4. Mai 2017

Mögliche Signalwirkung auf andere Kantone

«Das spielerische Lernen ist gescheitert», schmetterte zum Schluss der Debatte ein Kantonsrat in den Saal zu Frauenfeld. Er meinte das Frühfranzösische in der Primarschule und rief dazu auf, das Erlernen dieser Landessprache im Thurgau auf die Sekundarstufe zu verschieben. Die Mehrheit des Grossen Rats teilte seine Meinung. Daran dürfte sich auch in der erst im Juni anstehenden Schlussabstimmung über die Änderung des Thurgauer Volksschulgesetzes nichts ändern. Voraussichtlich aber wird der Grosse Rat den definitiven Entscheid, ob der Thurgau aus dem Frühfranzösischen aussteigt, ans Volk delegieren. Dieses hatte noch 2006, wenn auch äusserst knapp, für zwei Fremdsprachen in der Primarschule gestimmt.
Französisch darf kein Spaltpilz sein, NZZ, 4.5. Kommentar von Jörg Krummenacher


Der Entscheid von Frauenfeld befeuert die Diskussion um den Sprachenfrieden in der Schweiz. Er könnte auch Signalwirkung für die anstehenden Abstimmungen im Kanton Zürich am 21. Mai und später in Luzern und Baselland haben. Dabei stehen zwei Fragen im Vordergrund: Wie lernen Deutschschweizer Volksschüler die Landessprache Französisch am sinnvollsten, und welche Folgen hat dies für den Zusammenhalt der Schweiz?

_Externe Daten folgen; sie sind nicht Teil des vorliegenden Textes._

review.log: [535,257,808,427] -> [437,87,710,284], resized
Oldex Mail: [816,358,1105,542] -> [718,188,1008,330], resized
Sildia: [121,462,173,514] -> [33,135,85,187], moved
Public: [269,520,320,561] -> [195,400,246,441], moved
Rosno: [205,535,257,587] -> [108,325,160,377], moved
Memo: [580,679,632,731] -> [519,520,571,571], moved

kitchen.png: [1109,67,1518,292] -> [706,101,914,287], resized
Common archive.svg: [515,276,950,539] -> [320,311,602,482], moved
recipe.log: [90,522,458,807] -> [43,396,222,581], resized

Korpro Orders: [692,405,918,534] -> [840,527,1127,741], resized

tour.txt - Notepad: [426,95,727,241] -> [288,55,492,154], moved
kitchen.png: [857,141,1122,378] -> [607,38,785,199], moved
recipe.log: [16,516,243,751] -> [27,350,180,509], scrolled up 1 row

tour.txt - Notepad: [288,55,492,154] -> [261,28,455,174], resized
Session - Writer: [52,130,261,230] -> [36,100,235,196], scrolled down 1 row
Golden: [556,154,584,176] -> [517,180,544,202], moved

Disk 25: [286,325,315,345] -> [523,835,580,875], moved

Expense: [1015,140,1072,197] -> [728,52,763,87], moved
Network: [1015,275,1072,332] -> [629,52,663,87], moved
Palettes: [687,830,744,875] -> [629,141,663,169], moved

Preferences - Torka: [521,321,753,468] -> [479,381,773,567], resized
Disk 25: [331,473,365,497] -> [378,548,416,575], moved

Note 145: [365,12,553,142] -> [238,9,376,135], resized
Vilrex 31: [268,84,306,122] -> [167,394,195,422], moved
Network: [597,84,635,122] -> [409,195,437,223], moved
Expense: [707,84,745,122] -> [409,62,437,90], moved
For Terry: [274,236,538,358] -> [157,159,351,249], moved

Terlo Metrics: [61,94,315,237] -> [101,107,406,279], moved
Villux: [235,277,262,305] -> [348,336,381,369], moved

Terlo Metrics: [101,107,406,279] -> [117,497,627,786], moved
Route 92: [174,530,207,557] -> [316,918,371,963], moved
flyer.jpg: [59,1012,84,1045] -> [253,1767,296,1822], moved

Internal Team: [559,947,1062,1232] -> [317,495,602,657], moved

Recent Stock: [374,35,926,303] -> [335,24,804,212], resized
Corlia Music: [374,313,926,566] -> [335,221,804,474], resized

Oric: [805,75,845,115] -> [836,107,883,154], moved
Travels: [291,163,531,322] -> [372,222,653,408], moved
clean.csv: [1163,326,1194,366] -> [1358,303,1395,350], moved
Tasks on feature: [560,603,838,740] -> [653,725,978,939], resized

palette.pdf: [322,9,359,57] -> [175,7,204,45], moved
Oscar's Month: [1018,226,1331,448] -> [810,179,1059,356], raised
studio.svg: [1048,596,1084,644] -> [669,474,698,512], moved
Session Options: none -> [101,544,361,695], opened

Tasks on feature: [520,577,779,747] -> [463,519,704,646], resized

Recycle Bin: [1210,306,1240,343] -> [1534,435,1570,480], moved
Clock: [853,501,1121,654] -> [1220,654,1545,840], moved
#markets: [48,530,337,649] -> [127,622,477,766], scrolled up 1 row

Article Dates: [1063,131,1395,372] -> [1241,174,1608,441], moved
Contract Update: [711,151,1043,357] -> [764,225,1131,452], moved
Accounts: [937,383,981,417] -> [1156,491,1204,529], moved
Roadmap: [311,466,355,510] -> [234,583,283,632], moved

Zweifellos steht das Französische unter Druck, bedrängt vom Englischen, unterminiert durch keineswegs optimale Lehrmittel und -methoden in der Primarschule. Der Lernerfolg ist (zu) gering, starke Schüler sind unterfordert, schwache überfordert – ein Dilemma, das sich mit Leistungsklassen auf der Sekundarstufe, aber auch mit Halbklassen in der Primarschule lösen liesse. Im Thurgauer Parlament wurde seitens der vorbereitenden Kommission denn auch betont, dass es nicht darum gehe, den Stellenwert des Französischen zu mindern, sondern zum Schluss der Volksschule möglichst gute Kompetenzen «in dieser schönen und identitätstiftenden Sprache» zu erreichen.

Wie dies geschieht, ist sekundär – wäre da nicht die von der Verfassung vorgegebene Verpflichtung zur Harmonisierung des Bildungswesens. 2004 einigten sich die Erziehungsdirektoren auf den seither gültigen Sprachenkompromiss. Allerdings wird, unabhängig vom Thurgau, heute nur in 22 von 26 Kantonen danach unterrichtet, und auch dem Harmos-Konkordat im Bildungswesen sind nur 15 von 26 Kantonen beigetreten. Die Harmonisierung ist eine relative.

Um den Sprachenkompromiss allenfalls durchzusetzen, hält Bildungsminister Alain Berset die Revision des Sprachengesetzes in der Hinterhand. Sollte er indes zum bildungspolitischen Zweihänder greifen, wäre dies kontraproduktiv. Der Bund riskierte damit eine Niederlage in einer allfälligen Volksabstimmung und ein Aufbrechen des Röstigrabens. Dem Zusammenhalt des Landes wäre damit ebensowenig gedient wie der Lust der Jugendlichen, Französisch zu lernen und die Romandie idealerweise während eines Sprachaufenthalts kennenzulernen. Um das (Früh-)Französische nicht zum Spaltpilz zu machen, ist ein pragmatisches Vorgehen angesagt. Die Terminierung des Sprachenunterrichts ist keine Frage des nationalen Zusammenhalts. Doch sie setzt Signale: Weshalb nicht mit Französisch statt Englisch in der Primarschule?